* **PROBLEM TO WORK ON**
Every record must be repeated exactly; omit any pictures they contain.

[[ ENTRIES SHOWN open ]]

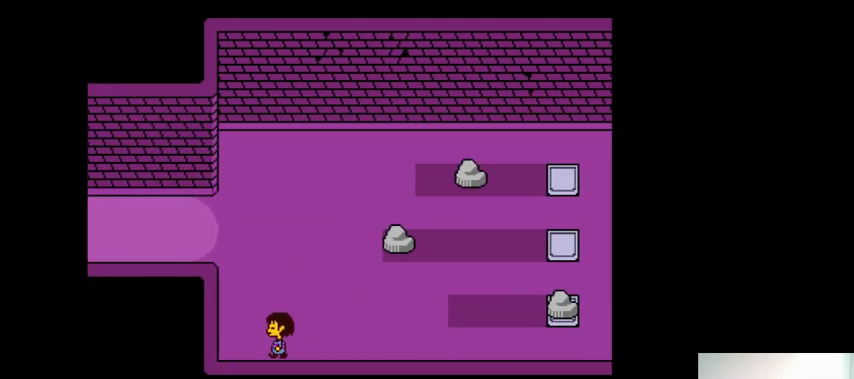
Gameplay with keyboard; each line is a JSON object with the keys held at the frame after it. "events" lists presses ("down") and releases ("up") of ".", "/", "0", "1", "2", "3", "4", "5", "6", "7", "8", "9", "a", "alt_l", "alt_r", "b", "backslash", "backspace", "c", "caps_lock", "comma", "ctrl_l", "ctrl_r", "d", "down", "e", "equals", "f", "g", "h", "i", "j", "k", "l", "lbracket", "left", "m", "minus", "n", "o", "p", "q", "quote", "r", "rbracket", "return", "right", "s", "semicolon", "shift_l", "shift_r", "space", "super_l", "super_r", "t", "tab", "tilde", "u", "up", "v", "w", "x", "y" and "z" between this image and that frame as [ms after this image, input, new state], when the widget could be followed in between. No other keys are recorded. Mouse input is not recorded.
{"keys": ["left", "up", "z"], "events": [[33, "x", "up"], [33, "z", "down"], [100, "up", "down"], [133, "x", "down"], [200, "z", "up"], [267, "x", "up"], [267, "z", "down"], [400, "x", "down"], [400, "z", "up"], [500, "x", "up"], [500, "z", "down"]]}
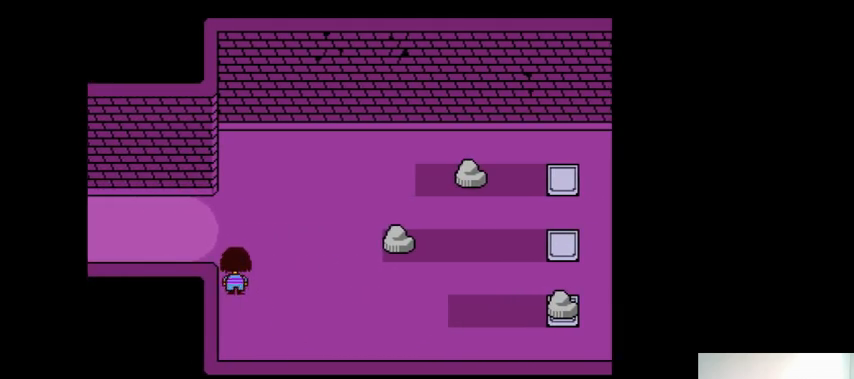
{"keys": ["right", "up", "z"], "events": [[100, "x", "down"], [100, "z", "up"], [233, "x", "up"], [233, "z", "down"], [300, "x", "down"], [300, "z", "up"], [400, "x", "up"], [433, "z", "down"], [500, "left", "up"], [500, "right", "down"]]}
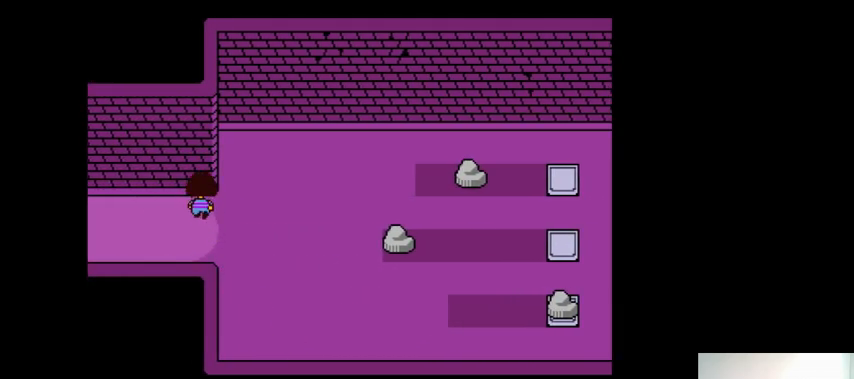
{"keys": ["down", "right", "x"], "events": [[33, "x", "down"], [33, "z", "up"], [167, "up", "up"], [167, "x", "up"], [167, "z", "down"], [233, "x", "down"], [267, "z", "up"], [367, "down", "down"], [367, "x", "up"], [367, "z", "down"], [467, "x", "down"], [467, "z", "up"]]}
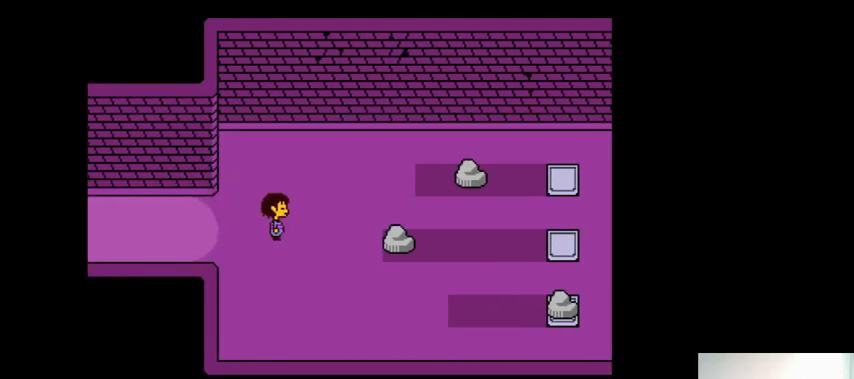
{"keys": ["right", "up", "z"], "events": [[33, "down", "up"], [100, "x", "up"], [100, "z", "down"], [133, "up", "down"], [167, "x", "down"], [200, "z", "up"], [267, "x", "up"], [333, "z", "down"], [367, "x", "down"], [367, "z", "up"], [500, "x", "up"], [500, "z", "down"]]}
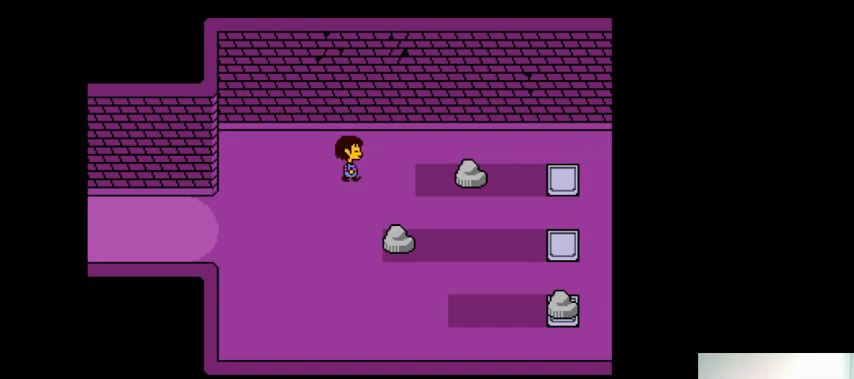
{"keys": ["right", "x", "z"], "events": [[67, "x", "down"], [67, "z", "up"], [133, "up", "up"], [167, "x", "up"], [200, "z", "down"], [233, "down", "down"], [267, "x", "down"], [300, "z", "up"], [433, "x", "up"], [433, "z", "down"], [467, "down", "up"], [467, "x", "down"]]}
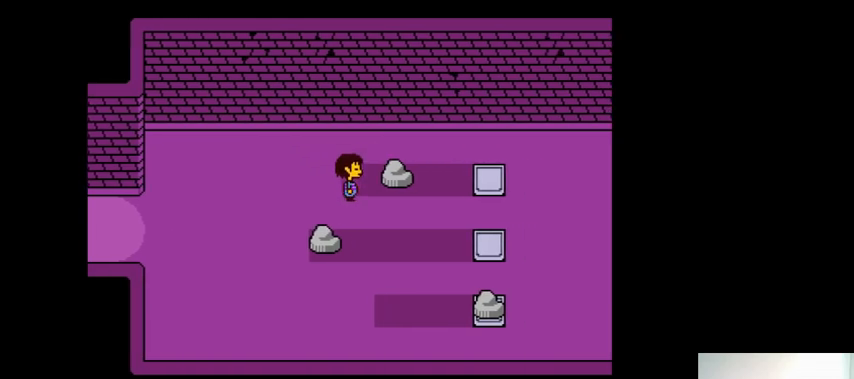
{"keys": ["down", "right", "x"], "events": [[33, "z", "up"], [100, "up", "down"], [133, "x", "up"], [133, "z", "down"], [233, "x", "down"], [233, "z", "up"], [367, "up", "up"], [367, "x", "up"], [367, "z", "down"], [433, "down", "down"], [433, "x", "down"], [500, "z", "up"]]}
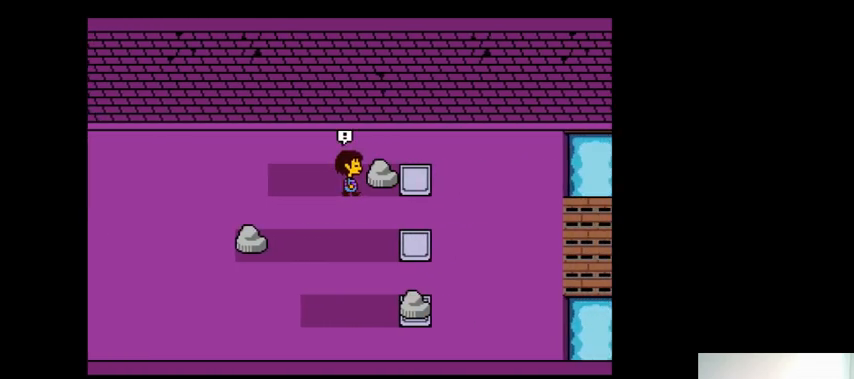
{"keys": ["right", "z"], "events": [[67, "x", "up"], [67, "z", "down"], [200, "down", "up"], [200, "x", "down"], [200, "z", "up"], [333, "x", "up"], [333, "z", "down"], [367, "up", "down"], [433, "z", "up"], [467, "x", "down"], [500, "up", "up"], [500, "x", "up"], [500, "z", "down"]]}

[[ ENTRIES SHOWN closed ]]

* **WORKED SOLUTION**
Gameplay with keyboard; each line is a JSON object with the keys held at the frame after it. "events" lists presses ("down") and releases ("up") of ".", "/", "0", "1", "2", "3", "4", "5", "6", "7", "8", "9", "a", "alt_l", "alt_r", "b", "backslash", "backspace", "c", "caps_lock", "comma", "ctrl_l", "ctrl_r", "d", "down", "e", "equals", "f", "g", "h", "i", "j", "k", "l", "lbracket", "left", "m", "minus", "n", "o", "p", "q", "quote", "r", "rbracket", "return", "right", "s", "semicolon", "shift_l", "shift_r", "space", "super_l", "super_r", "t", "tab", "tilde", "u", "up", "v", "w", "x", "y" and "z" between this image and that frame as [ms after this image, input, new state], when the widget could be followed in between. No other keys are recorded. Mouse input is not recorded.
{"keys": ["left", "up", "z"], "events": [[33, "x", "up"], [33, "z", "down"], [100, "up", "down"], [133, "x", "down"], [200, "z", "up"], [267, "x", "up"], [267, "z", "down"], [400, "x", "down"], [400, "z", "up"], [500, "x", "up"], [500, "z", "down"]]}
{"keys": ["right", "up", "z"], "events": [[100, "x", "down"], [100, "z", "up"], [233, "x", "up"], [233, "z", "down"], [300, "x", "down"], [300, "z", "up"], [400, "x", "up"], [433, "z", "down"], [500, "left", "up"], [500, "right", "down"]]}
{"keys": ["down", "right", "x"], "events": [[33, "x", "down"], [33, "z", "up"], [167, "up", "up"], [167, "x", "up"], [167, "z", "down"], [233, "x", "down"], [267, "z", "up"], [367, "down", "down"], [367, "x", "up"], [367, "z", "down"], [467, "x", "down"], [467, "z", "up"]]}
{"keys": ["right", "up", "z"], "events": [[33, "down", "up"], [100, "x", "up"], [100, "z", "down"], [133, "up", "down"], [167, "x", "down"], [200, "z", "up"], [267, "x", "up"], [333, "z", "down"], [367, "x", "down"], [367, "z", "up"], [500, "x", "up"], [500, "z", "down"]]}
{"keys": ["right", "x", "z"], "events": [[67, "x", "down"], [67, "z", "up"], [133, "up", "up"], [167, "x", "up"], [200, "z", "down"], [233, "down", "down"], [267, "x", "down"], [300, "z", "up"], [433, "x", "up"], [433, "z", "down"], [467, "down", "up"], [467, "x", "down"]]}
{"keys": ["down", "right", "x"], "events": [[33, "z", "up"], [100, "up", "down"], [133, "x", "up"], [133, "z", "down"], [233, "x", "down"], [233, "z", "up"], [367, "up", "up"], [367, "x", "up"], [367, "z", "down"], [433, "down", "down"], [433, "x", "down"], [500, "z", "up"]]}
{"keys": ["right", "z"], "events": [[67, "x", "up"], [67, "z", "down"], [200, "down", "up"], [200, "x", "down"], [200, "z", "up"], [333, "x", "up"], [333, "z", "down"], [367, "up", "down"], [433, "z", "up"], [467, "x", "down"], [500, "up", "up"], [500, "x", "up"], [500, "z", "down"]]}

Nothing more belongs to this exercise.